Cryptographic principle 1: Messages must contain some redundancy

In other words, upon decrypting a message, the recipient must be able to tell whether it is valid by simply inspecting it and perhaps performing a simple computation. This redundancy is needed to prevent active intruders from sending garbage and tricking the receiver into decrypting the garbage and acting on the ''plaintext.'' However, this same redundancy makes it much easier for passive intruders to break the system, so there is some tension here. Furthermore, the redundancy should never be in the form of n zeros at the start or end of a message, since running such messages through some cryptographic algorithms gives more predictable results, making the cryptanalysts' job easier. A CRC polynomial is much better than a run of 0s since the receiver can easily verify it, but it generates more work for the cryptanalyst. Even better is to use a cryptographic hash, a concept we will explore later.

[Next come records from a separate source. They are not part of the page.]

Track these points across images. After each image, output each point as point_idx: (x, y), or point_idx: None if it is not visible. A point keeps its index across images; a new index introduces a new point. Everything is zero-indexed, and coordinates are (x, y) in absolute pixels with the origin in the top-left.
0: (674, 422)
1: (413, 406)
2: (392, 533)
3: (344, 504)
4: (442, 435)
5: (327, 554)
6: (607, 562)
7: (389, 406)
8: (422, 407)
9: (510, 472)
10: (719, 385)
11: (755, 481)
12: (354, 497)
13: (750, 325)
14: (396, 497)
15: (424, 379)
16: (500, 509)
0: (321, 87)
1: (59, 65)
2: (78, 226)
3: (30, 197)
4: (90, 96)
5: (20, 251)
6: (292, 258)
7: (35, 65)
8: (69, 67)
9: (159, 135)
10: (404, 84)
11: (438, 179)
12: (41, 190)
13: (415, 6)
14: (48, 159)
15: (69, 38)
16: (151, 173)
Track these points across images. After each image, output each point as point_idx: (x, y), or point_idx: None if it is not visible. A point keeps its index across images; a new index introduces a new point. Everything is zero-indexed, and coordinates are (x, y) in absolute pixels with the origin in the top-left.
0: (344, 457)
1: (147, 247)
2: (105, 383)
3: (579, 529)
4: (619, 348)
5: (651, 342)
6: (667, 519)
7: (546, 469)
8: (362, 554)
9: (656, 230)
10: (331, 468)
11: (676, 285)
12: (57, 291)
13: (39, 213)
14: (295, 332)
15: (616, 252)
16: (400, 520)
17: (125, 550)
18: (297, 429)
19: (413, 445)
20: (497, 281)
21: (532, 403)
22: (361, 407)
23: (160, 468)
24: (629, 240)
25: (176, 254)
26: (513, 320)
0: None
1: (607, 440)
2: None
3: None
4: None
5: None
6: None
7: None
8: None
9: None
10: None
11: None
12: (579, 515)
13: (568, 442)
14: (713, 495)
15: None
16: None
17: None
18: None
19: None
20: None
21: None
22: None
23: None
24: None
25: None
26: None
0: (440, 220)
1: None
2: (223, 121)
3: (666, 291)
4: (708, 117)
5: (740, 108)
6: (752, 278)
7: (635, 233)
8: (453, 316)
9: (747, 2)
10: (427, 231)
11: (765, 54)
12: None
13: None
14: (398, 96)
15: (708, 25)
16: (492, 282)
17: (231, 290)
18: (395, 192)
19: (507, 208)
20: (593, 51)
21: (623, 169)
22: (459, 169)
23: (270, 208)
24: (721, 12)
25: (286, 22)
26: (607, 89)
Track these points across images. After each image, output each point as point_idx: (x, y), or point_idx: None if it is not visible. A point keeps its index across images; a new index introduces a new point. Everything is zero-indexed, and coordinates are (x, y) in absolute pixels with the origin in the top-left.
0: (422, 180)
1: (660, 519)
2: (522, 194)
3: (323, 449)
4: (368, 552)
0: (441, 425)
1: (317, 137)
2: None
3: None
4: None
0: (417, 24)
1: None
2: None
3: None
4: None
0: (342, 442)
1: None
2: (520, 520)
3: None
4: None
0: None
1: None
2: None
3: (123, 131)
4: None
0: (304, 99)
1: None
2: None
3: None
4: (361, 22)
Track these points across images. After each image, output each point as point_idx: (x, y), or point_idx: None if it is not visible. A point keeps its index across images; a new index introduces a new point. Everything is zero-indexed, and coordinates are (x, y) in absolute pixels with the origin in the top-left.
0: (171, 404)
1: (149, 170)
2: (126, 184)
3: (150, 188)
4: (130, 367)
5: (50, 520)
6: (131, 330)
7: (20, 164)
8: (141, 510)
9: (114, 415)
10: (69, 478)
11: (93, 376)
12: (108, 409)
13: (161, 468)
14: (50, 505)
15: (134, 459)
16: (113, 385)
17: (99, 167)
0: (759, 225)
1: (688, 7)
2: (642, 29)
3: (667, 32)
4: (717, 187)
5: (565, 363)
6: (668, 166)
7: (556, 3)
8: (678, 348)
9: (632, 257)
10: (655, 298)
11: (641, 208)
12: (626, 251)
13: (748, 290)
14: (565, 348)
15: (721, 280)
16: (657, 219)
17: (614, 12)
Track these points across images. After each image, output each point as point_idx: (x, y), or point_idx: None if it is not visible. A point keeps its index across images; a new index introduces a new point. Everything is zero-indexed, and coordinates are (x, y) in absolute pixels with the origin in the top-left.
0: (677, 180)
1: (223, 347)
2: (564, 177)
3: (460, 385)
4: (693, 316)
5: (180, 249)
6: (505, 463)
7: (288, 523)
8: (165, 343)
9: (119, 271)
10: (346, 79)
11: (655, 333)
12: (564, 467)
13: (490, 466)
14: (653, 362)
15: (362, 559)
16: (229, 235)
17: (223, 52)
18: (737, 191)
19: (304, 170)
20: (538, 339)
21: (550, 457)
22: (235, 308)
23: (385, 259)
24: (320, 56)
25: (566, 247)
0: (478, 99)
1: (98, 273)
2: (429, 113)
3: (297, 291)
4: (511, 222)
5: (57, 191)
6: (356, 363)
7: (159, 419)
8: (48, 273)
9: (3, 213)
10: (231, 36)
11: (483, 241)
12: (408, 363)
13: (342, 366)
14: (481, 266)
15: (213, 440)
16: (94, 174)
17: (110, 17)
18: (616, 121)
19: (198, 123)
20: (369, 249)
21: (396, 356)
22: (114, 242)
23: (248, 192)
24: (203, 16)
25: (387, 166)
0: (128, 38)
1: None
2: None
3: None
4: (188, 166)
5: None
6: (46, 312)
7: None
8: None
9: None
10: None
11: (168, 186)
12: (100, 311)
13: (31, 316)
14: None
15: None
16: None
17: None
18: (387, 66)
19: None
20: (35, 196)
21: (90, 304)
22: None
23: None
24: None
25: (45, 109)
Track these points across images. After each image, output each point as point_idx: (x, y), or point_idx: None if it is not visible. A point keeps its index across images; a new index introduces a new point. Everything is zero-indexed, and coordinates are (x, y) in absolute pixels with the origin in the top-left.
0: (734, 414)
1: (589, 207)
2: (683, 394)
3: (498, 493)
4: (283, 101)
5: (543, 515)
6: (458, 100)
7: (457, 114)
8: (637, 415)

Getting back to quantum cryptography for a moment, we can also see how redundancy plays a role there. Due to Trudy's interception of the photons, some bits in Bob's one-time pad will be wrong. Bob needs some redundancy in the incoming messages to determine that errors are present. One very crude form of redundancy is repeating the message two times. If the two copies are not identical, Bob knows that either the fiber is very noisy or someone is tampering with the transmission. Of course, sending everything twice is overkill; a Hamming or Reed-Solomon code is a more efficient way to do error detection and correction. But it should be clear that some redundancy is needed to distinguish a valid message from an invalid message, especially in the face of an active intruder.

Freshness

The second cryptographic principle is that some measures must be taken to ensure that each message received can be verified as being fresh, that is, sent very recently. This measure is needed to prevent active intruders from playing back old messages. If no such measures were taken, our ex-employee could tap TCP's phone line and just keep repeating previously sent valid messages. Restating this idea we get.

Cryptographic principle 2: Some method is needed to foil replay attacks

One such measure is including in every message a timestamp valid only for, say, 10 seconds. The receiver can then just keep messages around for 10 seconds, to compare newly arrived messages to previous ones to filter out duplicates. Messages older than 10 seconds can be thrown out, since any replays sent more than 10 seconds later will be rejected as too old.